Sou uma professora
velha, já dei aulas em muitas escolas.
Uma vez dei aulas em
uma escola onde havia dois computadores, um deles ficava com a dona da escola e
o outro com a mulher que a administrava, não me lembro se era chamada de
diretora ou gerente. Nessa época eu não tinha computador, não sabia nem mexer o
mouse e lojas de informática eram raras e fascinantes: coisa de gente rica.
Uma vez dei aulas em
uma escola onde havia uma sala de informática com uns poucos computadores. Só o
dono da escola entrava lá com os alunos. O que ele lecionava era uma disciplina
à parte, era o diferencial vendido aos pais: Aquela escola tinha aula de
informática!
Uma vez dei aulas em
uma escola que tinha uma grande sala de informática. A sala era bonita, tinha
cortinas pesadas e enormes janelões envidraçados que davam para um belo jardim.
Não havia aula de informática ministrada pela dona da escola e professores não
levavam seus alunos. Havia uma pessoa (um especialista em informática) que
trabalhava apenas naquela sala e todos os alunos podiam ir até lá, fora do
horário das aulas, para fazer pesquisas, trabalhos ou simplesmente aprender por
conta própria, como no meu tempo de estudante a gente fazia com os livros nas
bibliotecas. A diferença é que, ao contrário dos livros, os computadores não
podiam ser levados para casa como empréstimo por duas semanas.
Uma vez dei aulas em
uma escola onde tinha uma sala de informática recém montada pelo governo do
Estado e onde alguns poucos professores mais ousados e mais “antenados” levavam
seus alunos para dar uma aula diferente. Pensei em fazer o mesmo (eu já tinha
computador em casa e já sabia mexer com Word, Excel e Power point), cheguei a
planejar a aula diferente que daria, mas antes que o fizesse tivemos uma
reunião extraordinária na qual a diretora comunicou que um mouse havia sido
roubado. Nada foi dito, mas ficou subentendido que os professores “antenados”
eram incompetentes para, ao mesmo tempo, dar a aula diferente, cuidar dos seus
alunos e evitar roubos. Não dei a minha aula diferente planejada.
Várias escolas onde dei
aulas tinham gravadores enormes que os professores podiam levar para a sala de
aula e tocar para os alunos uma música, ou uma aula que tinham gravada, em fita
cassete, que era uma espécie de caixinha retangular com dois buraquinhos na
espessura de uma caneta Bic onde se podia gravar sons. Quem mais usava esses
aparelhos era sempre o professor de inglês, eu usei bastante uma vez que também
dei aulas de inglês. O problema com aqueles aparelhos era que nem sempre era só
plugar na tomada e apertar o play. Muitas vezes ele não funcionava, muitas
vezes a tomada daquela sala não funcionava, muitas vezes o professor da sala ao
lado reclamava do barulho, muitas vezes a gente que estava na sala ao lado mal
conseguia dar aula por causa do barulho.
══════════════════════════════
Transcreva do relato sobre as escolas o trecho que começa em "Não havia aula" e vai até "por duas semanas.".
══════════════════════════════
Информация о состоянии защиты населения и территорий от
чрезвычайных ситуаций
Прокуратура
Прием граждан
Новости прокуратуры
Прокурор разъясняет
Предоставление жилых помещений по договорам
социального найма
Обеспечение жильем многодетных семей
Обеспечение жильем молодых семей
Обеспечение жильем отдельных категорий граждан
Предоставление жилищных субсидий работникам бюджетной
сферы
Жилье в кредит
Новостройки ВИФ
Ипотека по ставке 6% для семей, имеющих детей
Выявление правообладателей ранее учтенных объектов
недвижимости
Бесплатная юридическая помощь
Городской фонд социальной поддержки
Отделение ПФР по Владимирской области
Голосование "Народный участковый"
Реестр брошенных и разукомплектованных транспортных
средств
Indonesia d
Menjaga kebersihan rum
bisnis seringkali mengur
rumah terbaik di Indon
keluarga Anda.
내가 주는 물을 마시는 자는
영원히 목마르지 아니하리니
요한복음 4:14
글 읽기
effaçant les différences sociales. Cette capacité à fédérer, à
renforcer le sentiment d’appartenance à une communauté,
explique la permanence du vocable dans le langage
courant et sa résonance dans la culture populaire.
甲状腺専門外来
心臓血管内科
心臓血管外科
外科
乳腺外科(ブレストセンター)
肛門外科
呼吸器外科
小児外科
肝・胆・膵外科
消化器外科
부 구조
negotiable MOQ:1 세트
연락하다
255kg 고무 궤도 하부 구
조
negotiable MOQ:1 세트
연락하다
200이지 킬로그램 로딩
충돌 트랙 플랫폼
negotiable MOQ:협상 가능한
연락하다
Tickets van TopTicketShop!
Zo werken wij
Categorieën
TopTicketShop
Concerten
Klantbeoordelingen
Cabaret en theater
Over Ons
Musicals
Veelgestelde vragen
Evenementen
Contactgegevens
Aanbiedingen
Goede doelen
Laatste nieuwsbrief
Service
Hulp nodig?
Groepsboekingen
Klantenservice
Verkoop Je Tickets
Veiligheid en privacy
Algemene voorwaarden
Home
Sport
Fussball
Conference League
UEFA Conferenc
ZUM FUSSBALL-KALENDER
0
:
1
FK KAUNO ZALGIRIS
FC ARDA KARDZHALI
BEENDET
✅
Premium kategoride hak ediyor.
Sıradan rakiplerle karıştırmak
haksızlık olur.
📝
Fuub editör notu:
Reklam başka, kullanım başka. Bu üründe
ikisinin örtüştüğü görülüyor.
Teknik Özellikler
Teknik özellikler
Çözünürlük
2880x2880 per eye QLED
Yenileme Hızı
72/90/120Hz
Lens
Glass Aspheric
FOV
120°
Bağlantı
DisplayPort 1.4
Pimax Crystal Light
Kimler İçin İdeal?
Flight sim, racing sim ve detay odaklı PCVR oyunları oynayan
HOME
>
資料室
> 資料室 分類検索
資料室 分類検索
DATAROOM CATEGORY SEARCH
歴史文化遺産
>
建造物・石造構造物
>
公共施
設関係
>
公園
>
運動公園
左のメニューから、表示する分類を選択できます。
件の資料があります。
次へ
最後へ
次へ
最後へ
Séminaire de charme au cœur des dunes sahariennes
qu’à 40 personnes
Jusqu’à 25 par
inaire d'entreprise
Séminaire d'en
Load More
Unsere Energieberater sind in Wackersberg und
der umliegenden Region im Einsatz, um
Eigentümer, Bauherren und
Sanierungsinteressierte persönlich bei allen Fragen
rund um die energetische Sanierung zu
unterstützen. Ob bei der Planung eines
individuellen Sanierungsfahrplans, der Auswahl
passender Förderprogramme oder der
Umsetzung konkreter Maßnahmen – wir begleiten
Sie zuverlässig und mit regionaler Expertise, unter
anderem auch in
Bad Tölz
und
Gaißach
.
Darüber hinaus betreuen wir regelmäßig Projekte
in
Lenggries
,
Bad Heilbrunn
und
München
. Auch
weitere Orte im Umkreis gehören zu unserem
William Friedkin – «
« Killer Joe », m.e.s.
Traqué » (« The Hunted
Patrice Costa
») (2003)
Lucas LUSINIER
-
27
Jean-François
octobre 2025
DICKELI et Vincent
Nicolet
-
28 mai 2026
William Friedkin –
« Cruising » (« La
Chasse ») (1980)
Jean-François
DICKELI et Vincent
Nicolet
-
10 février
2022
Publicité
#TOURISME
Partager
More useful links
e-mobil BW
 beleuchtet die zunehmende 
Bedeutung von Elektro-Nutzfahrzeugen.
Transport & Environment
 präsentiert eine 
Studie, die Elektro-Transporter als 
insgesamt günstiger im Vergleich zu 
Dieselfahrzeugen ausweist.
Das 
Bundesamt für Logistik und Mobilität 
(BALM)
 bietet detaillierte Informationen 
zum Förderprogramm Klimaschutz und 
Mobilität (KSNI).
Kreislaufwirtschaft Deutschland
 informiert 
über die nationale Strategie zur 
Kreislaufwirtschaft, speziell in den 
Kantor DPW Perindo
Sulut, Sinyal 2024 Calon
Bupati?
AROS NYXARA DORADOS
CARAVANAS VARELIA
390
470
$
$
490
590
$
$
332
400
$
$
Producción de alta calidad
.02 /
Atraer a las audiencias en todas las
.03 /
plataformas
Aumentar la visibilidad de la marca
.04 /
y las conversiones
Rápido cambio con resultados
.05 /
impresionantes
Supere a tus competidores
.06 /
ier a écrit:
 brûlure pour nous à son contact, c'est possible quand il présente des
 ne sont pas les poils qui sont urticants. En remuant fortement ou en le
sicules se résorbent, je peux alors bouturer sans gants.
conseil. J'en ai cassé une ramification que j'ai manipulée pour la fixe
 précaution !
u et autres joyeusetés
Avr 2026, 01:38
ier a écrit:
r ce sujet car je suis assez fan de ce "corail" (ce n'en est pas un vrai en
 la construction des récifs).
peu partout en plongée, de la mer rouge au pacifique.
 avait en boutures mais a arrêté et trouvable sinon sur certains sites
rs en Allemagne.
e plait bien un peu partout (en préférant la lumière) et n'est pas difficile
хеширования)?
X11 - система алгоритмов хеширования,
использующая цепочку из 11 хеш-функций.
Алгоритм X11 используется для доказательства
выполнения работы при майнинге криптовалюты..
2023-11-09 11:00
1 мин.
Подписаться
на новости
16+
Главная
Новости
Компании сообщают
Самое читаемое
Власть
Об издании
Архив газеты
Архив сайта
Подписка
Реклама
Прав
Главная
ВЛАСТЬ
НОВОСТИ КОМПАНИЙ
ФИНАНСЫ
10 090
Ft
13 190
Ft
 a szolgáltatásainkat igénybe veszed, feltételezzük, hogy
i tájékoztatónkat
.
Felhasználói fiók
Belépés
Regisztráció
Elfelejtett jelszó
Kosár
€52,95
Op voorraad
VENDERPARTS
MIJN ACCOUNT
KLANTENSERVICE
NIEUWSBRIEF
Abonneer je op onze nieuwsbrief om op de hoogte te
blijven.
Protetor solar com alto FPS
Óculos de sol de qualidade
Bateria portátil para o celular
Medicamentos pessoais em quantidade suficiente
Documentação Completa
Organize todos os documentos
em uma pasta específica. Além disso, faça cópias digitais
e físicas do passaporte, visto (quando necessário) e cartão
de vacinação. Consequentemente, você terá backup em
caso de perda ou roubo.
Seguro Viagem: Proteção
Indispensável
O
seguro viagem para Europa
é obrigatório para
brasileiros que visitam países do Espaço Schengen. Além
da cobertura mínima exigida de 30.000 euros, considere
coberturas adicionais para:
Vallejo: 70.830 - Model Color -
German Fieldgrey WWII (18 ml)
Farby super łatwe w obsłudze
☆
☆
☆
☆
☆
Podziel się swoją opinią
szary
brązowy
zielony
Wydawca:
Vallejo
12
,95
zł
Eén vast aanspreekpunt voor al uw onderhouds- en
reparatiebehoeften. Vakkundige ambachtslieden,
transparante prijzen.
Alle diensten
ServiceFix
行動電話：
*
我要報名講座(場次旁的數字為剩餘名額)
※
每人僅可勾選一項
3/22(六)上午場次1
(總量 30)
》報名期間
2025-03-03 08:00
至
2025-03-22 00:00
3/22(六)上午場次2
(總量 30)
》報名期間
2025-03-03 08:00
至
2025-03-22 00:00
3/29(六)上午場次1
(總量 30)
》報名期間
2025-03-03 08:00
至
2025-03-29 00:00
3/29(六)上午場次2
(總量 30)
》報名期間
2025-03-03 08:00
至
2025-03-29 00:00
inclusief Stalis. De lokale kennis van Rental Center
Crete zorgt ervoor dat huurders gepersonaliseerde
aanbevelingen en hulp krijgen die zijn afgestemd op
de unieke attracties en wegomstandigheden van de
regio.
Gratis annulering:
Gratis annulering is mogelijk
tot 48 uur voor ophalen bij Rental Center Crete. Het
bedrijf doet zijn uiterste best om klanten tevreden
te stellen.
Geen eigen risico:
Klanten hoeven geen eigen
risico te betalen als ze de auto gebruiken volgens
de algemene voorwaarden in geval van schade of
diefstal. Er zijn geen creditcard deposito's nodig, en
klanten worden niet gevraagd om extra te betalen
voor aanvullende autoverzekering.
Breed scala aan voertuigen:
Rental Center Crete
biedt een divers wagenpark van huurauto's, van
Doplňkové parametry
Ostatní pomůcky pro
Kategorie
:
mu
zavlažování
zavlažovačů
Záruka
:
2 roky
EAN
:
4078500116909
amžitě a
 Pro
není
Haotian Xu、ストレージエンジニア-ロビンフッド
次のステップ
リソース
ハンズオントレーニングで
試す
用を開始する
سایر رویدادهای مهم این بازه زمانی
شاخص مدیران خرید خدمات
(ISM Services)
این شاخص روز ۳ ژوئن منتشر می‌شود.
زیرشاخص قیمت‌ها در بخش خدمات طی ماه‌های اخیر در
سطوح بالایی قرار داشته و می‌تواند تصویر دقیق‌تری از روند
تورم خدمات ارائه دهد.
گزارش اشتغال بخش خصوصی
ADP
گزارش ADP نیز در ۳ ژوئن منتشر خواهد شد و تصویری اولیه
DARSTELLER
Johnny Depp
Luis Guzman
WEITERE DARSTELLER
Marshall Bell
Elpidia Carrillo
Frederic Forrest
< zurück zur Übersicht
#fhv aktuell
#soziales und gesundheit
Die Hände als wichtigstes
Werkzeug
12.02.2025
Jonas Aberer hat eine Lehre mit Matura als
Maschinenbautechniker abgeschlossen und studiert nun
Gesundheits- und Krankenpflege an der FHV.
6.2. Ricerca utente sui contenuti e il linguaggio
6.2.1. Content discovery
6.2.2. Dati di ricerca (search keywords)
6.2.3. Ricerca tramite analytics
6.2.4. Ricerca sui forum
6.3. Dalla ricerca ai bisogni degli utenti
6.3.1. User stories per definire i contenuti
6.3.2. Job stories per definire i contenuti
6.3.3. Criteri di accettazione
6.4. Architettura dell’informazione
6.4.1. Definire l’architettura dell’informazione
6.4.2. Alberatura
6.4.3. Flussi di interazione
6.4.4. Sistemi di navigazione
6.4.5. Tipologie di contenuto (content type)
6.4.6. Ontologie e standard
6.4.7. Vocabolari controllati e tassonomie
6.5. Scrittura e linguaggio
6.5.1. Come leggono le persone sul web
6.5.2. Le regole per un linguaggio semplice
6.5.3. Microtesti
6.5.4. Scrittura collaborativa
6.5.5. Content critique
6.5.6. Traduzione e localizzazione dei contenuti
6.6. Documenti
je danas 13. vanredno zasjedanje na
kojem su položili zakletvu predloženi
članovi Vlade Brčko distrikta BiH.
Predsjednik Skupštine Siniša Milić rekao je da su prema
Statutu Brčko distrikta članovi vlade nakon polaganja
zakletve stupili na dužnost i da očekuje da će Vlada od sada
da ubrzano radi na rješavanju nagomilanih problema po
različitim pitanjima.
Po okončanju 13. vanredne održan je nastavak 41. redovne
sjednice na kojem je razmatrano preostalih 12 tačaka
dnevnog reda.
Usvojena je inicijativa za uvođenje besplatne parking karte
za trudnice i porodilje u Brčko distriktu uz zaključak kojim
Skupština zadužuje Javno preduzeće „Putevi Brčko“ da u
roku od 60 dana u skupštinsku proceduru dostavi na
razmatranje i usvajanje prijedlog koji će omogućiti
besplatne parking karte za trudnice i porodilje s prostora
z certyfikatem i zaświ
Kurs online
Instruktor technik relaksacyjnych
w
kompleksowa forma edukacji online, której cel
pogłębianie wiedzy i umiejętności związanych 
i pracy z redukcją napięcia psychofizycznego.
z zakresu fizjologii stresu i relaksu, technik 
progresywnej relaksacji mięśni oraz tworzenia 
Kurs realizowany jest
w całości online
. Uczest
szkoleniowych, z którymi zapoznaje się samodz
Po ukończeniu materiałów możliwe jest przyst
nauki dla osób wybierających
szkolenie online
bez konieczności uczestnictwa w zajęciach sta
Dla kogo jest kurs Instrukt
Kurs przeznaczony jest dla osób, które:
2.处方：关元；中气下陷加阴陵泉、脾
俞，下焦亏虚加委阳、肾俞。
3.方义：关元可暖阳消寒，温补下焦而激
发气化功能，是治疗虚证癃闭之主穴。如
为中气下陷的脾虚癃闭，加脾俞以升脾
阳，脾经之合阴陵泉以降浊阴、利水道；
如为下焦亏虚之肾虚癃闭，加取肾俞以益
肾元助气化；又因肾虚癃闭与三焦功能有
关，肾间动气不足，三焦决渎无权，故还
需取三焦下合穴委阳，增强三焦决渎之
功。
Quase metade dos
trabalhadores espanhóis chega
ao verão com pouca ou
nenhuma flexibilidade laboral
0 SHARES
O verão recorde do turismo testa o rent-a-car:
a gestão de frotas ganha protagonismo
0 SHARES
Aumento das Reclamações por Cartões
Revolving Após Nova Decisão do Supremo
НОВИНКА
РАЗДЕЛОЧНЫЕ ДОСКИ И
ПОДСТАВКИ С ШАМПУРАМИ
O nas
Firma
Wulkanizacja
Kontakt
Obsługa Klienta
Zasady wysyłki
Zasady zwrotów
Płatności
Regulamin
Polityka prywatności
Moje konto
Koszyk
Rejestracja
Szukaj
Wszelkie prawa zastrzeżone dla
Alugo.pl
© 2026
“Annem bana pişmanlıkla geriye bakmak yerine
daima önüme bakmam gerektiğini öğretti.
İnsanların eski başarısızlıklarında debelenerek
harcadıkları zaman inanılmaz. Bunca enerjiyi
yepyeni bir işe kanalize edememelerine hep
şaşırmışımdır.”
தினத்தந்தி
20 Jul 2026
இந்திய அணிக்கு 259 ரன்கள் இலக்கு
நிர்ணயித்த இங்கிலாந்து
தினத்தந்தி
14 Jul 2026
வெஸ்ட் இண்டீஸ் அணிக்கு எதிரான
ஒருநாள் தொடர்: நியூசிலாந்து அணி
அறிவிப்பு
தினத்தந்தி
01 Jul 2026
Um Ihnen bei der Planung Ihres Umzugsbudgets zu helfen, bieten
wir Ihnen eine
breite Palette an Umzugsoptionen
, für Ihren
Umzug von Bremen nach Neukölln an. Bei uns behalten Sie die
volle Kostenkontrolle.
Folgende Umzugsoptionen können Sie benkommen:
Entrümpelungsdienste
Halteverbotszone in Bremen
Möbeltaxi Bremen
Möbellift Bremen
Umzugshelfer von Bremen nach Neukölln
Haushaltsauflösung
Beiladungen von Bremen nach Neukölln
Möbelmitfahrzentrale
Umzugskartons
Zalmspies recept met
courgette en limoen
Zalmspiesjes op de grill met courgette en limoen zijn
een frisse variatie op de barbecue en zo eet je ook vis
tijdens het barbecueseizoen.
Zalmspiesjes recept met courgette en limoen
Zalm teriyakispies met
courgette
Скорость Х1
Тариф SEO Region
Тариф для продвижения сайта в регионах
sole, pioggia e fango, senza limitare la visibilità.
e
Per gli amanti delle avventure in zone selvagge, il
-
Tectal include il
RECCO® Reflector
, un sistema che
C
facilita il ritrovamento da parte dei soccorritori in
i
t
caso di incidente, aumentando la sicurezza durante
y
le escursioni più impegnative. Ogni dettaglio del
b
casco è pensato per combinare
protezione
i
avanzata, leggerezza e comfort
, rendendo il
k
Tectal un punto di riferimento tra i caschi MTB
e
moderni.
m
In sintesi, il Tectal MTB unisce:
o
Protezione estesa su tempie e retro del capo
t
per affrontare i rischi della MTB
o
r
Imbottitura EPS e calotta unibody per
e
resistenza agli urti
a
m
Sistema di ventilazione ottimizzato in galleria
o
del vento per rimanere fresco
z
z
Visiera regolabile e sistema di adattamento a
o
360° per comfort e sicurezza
══════════════════════════════
### Espaço da resposta
Não havia aula de informática ministrada pela dona da escola e professores não
levavam seus alunos. Havia uma pessoa (um especialista em informática) que
trabalhava apenas naquela sala e todos os alunos podiam ir até lá, fora do
horário das aulas, para fazer pesquisas, trabalhos ou simplesmente aprender por
conta própria, como no meu tempo de estudante a gente fazia com os livros nas
bibliotecas. A diferença é que, ao contrário dos livros, os computadores não
podiam ser levados para casa como empréstimo por duas semanas.